Exercise:
Print the passage of the post below on deleting gitignored cruft with Rust, from "I have a problem" up to and including "macOS, and Linux.".

** Text section follows **

Using Rust to Delete Gitignored Cruft

June 13, 2020

I have a problem - my SSD is always running out of space. Part of the problem is build system cruft. Over time I accumulate repos and projects full of temp files and build artifacts. These files are sprinkled across many folders which makes them difficult to identify and delete.

To help solve my problem I wrote a tool - fts_gitignore_nuke. The goal of this tool is to identify files masked by .gitignore and delete them.

You may be asking yourself, why not just run something like git clean -dX? That works, but only sometimes. fts_gitignore_nuke is motivated by a set of requirements.

Delete files across many source repos at once.
Delete files inside Git, Mercurial, and Perforce repos.
Delete files within a monorepo.
Support Windows, macOS, and Linux.

There's no existing tool that supports all my requirements. At home I have dozens of Git repos. At work I have a Mercurial monorepo plus Perforce. I want one tool to rule them all. One simple command line invocation that works across all of my personal use cases.

This tool didn't exist, so I made it. I'm sharing this tool and post because I think it's a useful tool and a maybe interesting read.

tldr;

fts_gitignore_nuke is a command line tool that identifies paths masked by .gitignore files and allows you to delete them.

No file will EVER be deleted without explicit user input. After scanning for targets the user MUST explicitly type "NUKE" for anything to be deleted.

Source Code: GitHub
Installation: cargo install fts_gitignore_nuke.

Basic Algorithm

Initialize .gitignore stack.

** End of Text section **
** Material provided follows **

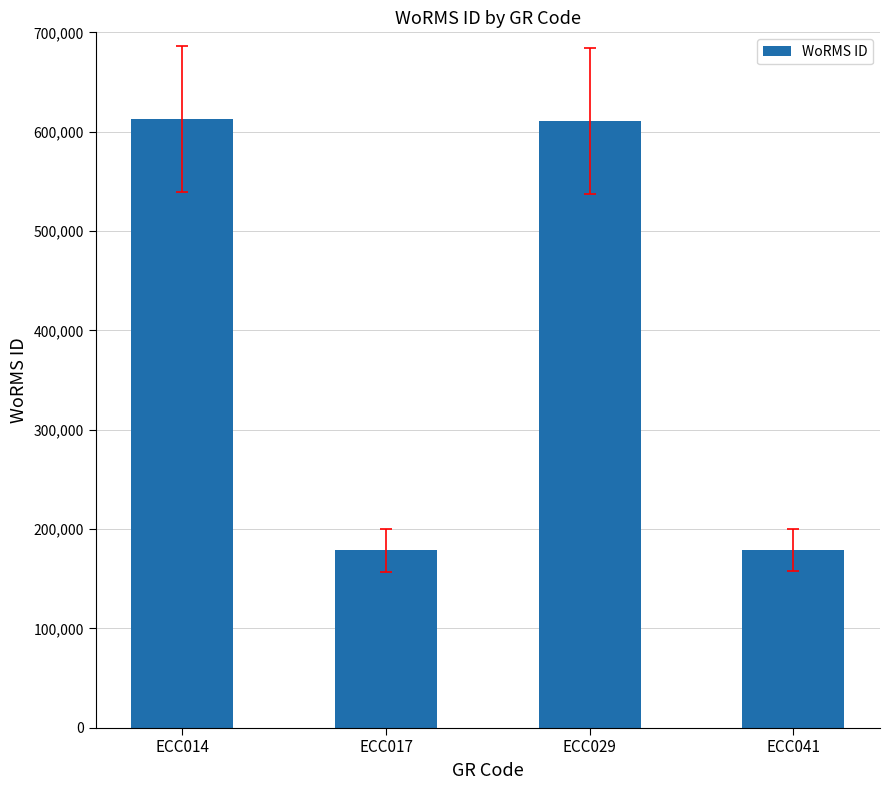

What is the ratio of the value at ECC029 to the value at ECC014?

1.0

** End of Material provided **

Response:
I have a problem - my SSD is always running out of space. Part of the problem is build system cruft. Over time I accumulate repos and projects full of temp files and build artifacts. These files are sprinkled across many folders which makes them difficult to identify and delete.

To help solve my problem I wrote a tool - fts_gitignore_nuke. The goal of this tool is to identify files masked by .gitignore and delete them.

You may be asking yourself, why not just run something like git clean -dX? That works, but only sometimes. fts_gitignore_nuke is motivated by a set of requirements.

Delete files across many source repos at once.
Delete files inside Git, Mercurial, and Perforce repos.
Delete files within a monorepo.
Support Windows, macOS, and Linux.